Exercise prompt:
Please set down the lines of the listing exactly, from its first line to the line with "Introduction", leaving the pictures out.

Data provided:
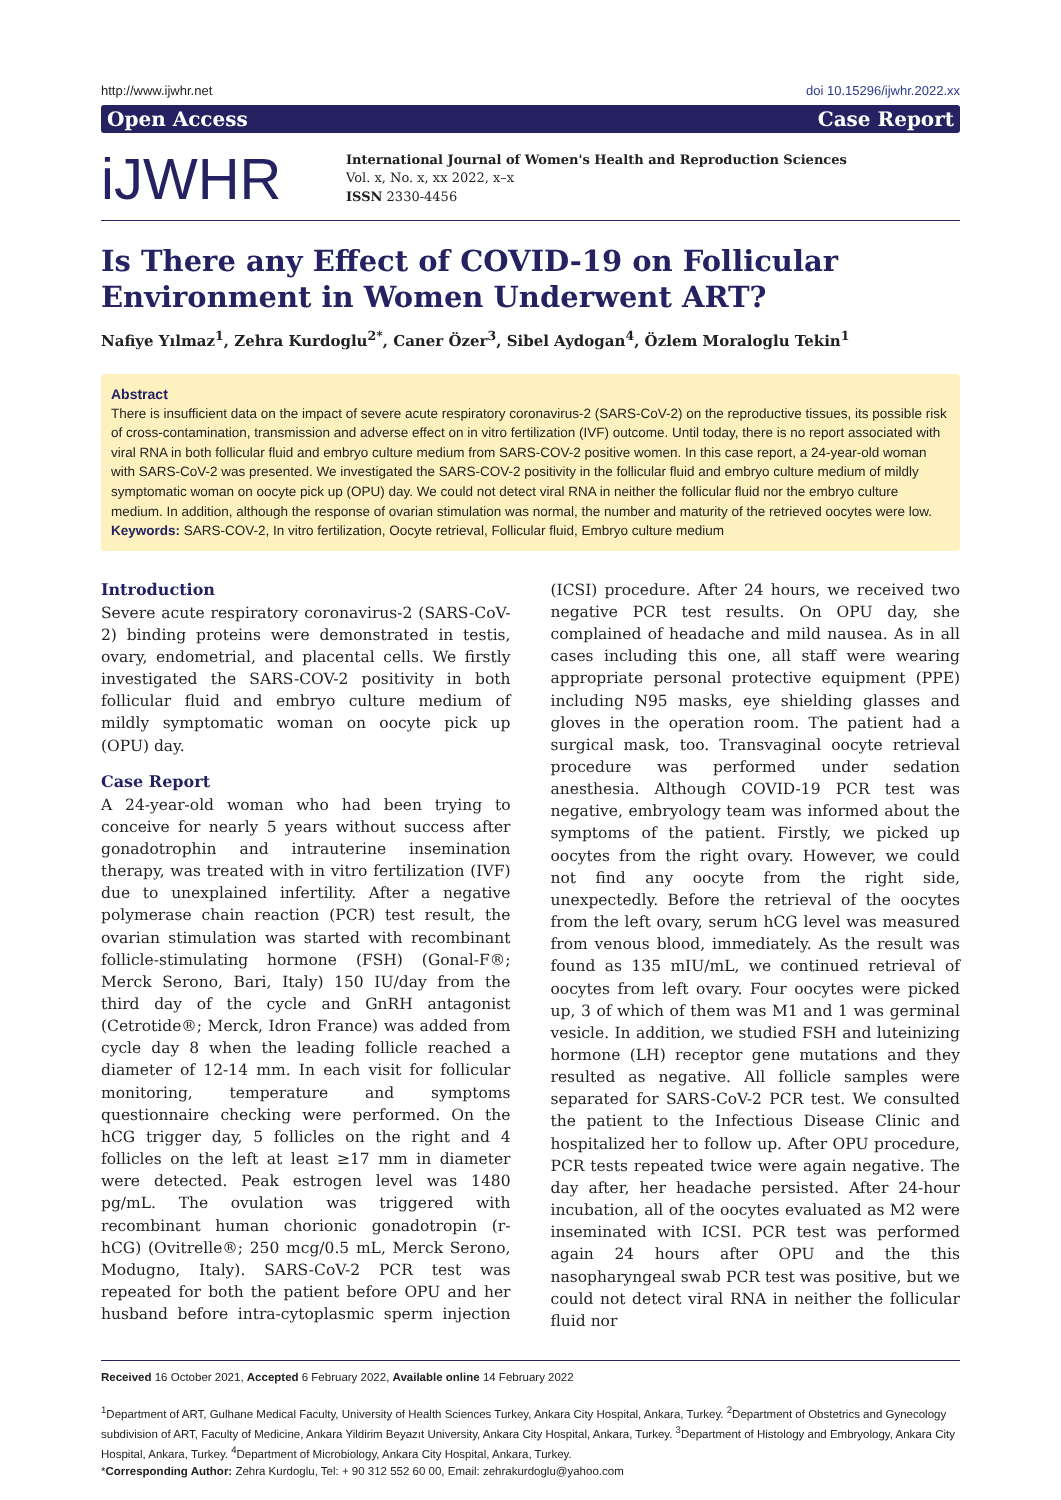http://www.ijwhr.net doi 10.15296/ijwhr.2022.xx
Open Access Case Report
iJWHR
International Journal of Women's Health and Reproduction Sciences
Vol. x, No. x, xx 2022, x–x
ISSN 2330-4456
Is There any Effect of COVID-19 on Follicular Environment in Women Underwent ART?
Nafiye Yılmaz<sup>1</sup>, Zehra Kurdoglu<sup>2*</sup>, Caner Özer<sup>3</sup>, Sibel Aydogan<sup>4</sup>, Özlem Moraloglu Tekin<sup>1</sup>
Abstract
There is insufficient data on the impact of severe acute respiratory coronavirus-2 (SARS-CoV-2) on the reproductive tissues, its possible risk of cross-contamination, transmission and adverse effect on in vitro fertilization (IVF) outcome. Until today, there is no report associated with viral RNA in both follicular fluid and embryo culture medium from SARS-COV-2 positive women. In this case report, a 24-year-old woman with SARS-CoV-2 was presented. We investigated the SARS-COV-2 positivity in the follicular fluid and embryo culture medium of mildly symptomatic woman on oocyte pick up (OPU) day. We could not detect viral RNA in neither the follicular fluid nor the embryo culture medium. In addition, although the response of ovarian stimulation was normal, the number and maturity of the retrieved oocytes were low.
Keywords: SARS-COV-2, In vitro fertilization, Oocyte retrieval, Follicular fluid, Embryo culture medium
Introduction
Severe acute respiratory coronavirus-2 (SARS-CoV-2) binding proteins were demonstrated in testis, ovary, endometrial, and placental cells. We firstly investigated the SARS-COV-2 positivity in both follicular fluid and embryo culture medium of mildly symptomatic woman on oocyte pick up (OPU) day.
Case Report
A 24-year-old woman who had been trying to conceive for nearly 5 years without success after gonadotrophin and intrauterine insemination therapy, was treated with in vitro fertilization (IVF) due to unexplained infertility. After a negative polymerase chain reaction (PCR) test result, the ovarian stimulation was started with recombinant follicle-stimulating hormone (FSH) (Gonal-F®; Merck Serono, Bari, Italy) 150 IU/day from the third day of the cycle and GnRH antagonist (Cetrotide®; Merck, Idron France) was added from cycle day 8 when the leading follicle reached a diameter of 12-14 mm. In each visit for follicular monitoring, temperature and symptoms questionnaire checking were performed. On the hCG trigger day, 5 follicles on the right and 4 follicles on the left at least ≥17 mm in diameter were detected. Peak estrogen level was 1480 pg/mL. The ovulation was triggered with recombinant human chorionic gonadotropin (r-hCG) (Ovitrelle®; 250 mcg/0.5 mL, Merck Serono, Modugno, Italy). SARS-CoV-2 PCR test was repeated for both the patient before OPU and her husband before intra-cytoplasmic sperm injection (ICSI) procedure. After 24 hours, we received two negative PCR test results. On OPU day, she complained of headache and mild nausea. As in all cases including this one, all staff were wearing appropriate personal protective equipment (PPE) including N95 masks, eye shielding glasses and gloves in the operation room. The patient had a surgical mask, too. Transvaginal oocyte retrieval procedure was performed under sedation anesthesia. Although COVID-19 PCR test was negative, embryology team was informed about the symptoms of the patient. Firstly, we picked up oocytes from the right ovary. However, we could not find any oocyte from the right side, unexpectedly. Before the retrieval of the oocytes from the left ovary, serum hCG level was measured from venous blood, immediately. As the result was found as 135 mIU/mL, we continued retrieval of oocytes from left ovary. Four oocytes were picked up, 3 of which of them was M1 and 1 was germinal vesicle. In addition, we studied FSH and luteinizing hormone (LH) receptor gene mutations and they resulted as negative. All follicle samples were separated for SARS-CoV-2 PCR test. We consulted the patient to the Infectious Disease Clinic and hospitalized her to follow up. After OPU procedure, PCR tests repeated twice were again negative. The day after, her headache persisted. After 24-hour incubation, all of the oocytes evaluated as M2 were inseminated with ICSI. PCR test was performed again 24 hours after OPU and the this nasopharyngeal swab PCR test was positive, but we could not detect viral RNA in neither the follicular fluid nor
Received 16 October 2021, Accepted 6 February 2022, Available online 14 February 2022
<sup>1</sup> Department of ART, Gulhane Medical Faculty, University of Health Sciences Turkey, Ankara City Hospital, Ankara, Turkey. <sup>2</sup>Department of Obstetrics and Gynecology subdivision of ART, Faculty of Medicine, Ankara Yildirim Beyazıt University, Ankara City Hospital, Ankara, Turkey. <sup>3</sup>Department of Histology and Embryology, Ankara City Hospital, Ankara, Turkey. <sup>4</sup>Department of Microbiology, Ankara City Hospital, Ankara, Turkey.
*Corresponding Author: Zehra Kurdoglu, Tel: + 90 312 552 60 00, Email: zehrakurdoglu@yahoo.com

Reply:
http://www.ijwhr.net doi 10.15296/ijwhr.2022.xx
Open Access Case Report
iJWHR
International Journal of Women's Health and Reproduction Sciences
Vol. x, No. x, xx 2022, x–x
ISSN 2330-4456
Is There any Effect of COVID-19 on Follicular Environment in Women Underwent ART?
Nafiye Yılmaz<sup>1</sup>, Zehra Kurdoglu<sup>2*</sup>, Caner Özer<sup>3</sup>, Sibel Aydogan<sup>4</sup>, Özlem Moraloglu Tekin<sup>1</sup>
Abstract
There is insufficient data on the impact of severe acute respiratory coronavirus-2 (SARS-CoV-2) on the reproductive tissues, its possible risk of cross-contamination, transmission and adverse effect on in vitro fertilization (IVF) outcome. Until today, there is no report associated with viral RNA in both follicular fluid and embryo culture medium from SARS-COV-2 positive women. In this case report, a 24-year-old woman with SARS-CoV-2 was presented. We investigated the SARS-COV-2 positivity in the follicular fluid and embryo culture medium of mildly symptomatic woman on oocyte pick up (OPU) day. We could not detect viral RNA in neither the follicular fluid nor the embryo culture medium. In addition, although the response of ovarian stimulation was normal, the number and maturity of the retrieved oocytes were low.
Keywords: SARS-COV-2, In vitro fertilization, Oocyte retrieval, Follicular fluid, Embryo culture medium
Introduction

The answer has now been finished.